19 Syafar(40 hari , para wanita cucu Rasulullah saw yang dipimpin Ali bin Husain itu tiba di padang Karbala. Tanpa mampu dibendung lagi ratap tangispun kembali memecah kebisuan padang tersebut, walaupun Ali bin Husain yang melakukan prosesi pemakaman itupun tiada mampu menahan derai air matanya selama proses pemakaman tersebut dan bahkan setelah usainya pemakaman ayahnya, Husain binti Fatimah binti Rasulullah saw.
Arbain(40 hari), tubuh dan kepala yang terpisah itu baru dikebumikan oleh putra dan putrinya yang tak mampu melawan kebiadaban putra Mu`awiyah bin Abi Syufyan.
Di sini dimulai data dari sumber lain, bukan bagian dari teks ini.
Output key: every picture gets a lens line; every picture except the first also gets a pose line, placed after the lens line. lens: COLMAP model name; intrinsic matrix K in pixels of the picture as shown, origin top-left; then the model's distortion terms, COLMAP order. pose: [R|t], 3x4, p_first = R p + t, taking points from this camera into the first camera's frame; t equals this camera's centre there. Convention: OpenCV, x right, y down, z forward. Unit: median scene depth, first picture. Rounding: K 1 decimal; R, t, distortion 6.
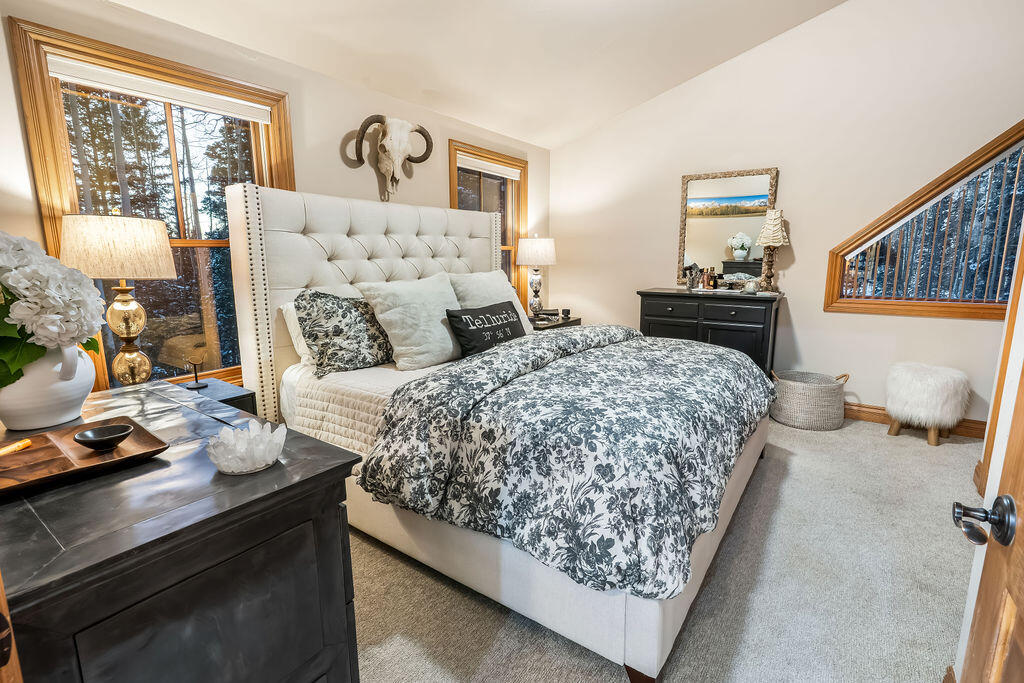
lens RADIAL K [[487.4, 0, 511.4], [0, 487.4, 339.2], [0, 0, 1]] dist [-0.006589, -0.000571]
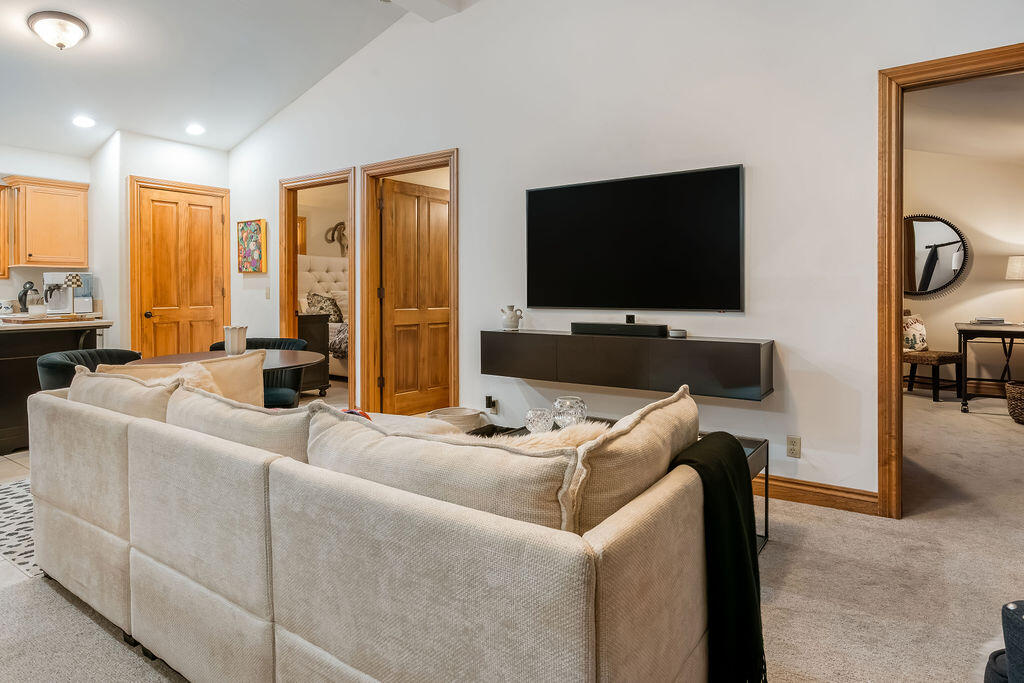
lens RADIAL K [[581.6, 0, 502.5], [0, 581.6, 290.5], [0, 0, 1]] dist [-0.001192, -0.000030]
pose [[0.999991, -0.002196, -0.003758, 0.506112], [0.001549, 0.986406, -0.164317, 0.325837], [0.004067, 0.164309, 0.986401, -1.692978]]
Setelah pemakaman selesai rombongan kembali melanjutkan perjalanannya menuju ke Madinah, sedangkan Ali bin Husain, tiada mampu menghiasi wajahnya dari secuil senyum sesaatpun, wajah duka yang tak mungkin terobati dalam dirinya terhadap kesyahidan ayahnya.
Bayang-bayang kesyahidan ayahnya tergambar jelas, hentakan kuda ayahnya, pekikkan ajakan kebenaran ayahnya serta dentangan pedang ayahnya selalu menyertai jejak langkahnya. Suara parau ayahnya yang menderita kehausan dan menjelang ajal terdengar membahana.
10 Muharram hingga 19 Syafar(arbain/40 hari) adalah waktu dan hari kesedihan bagi keluarga Ahmad Rasulullah saw dan para pecinta Nabi Muhammad saw beserta keluarganya.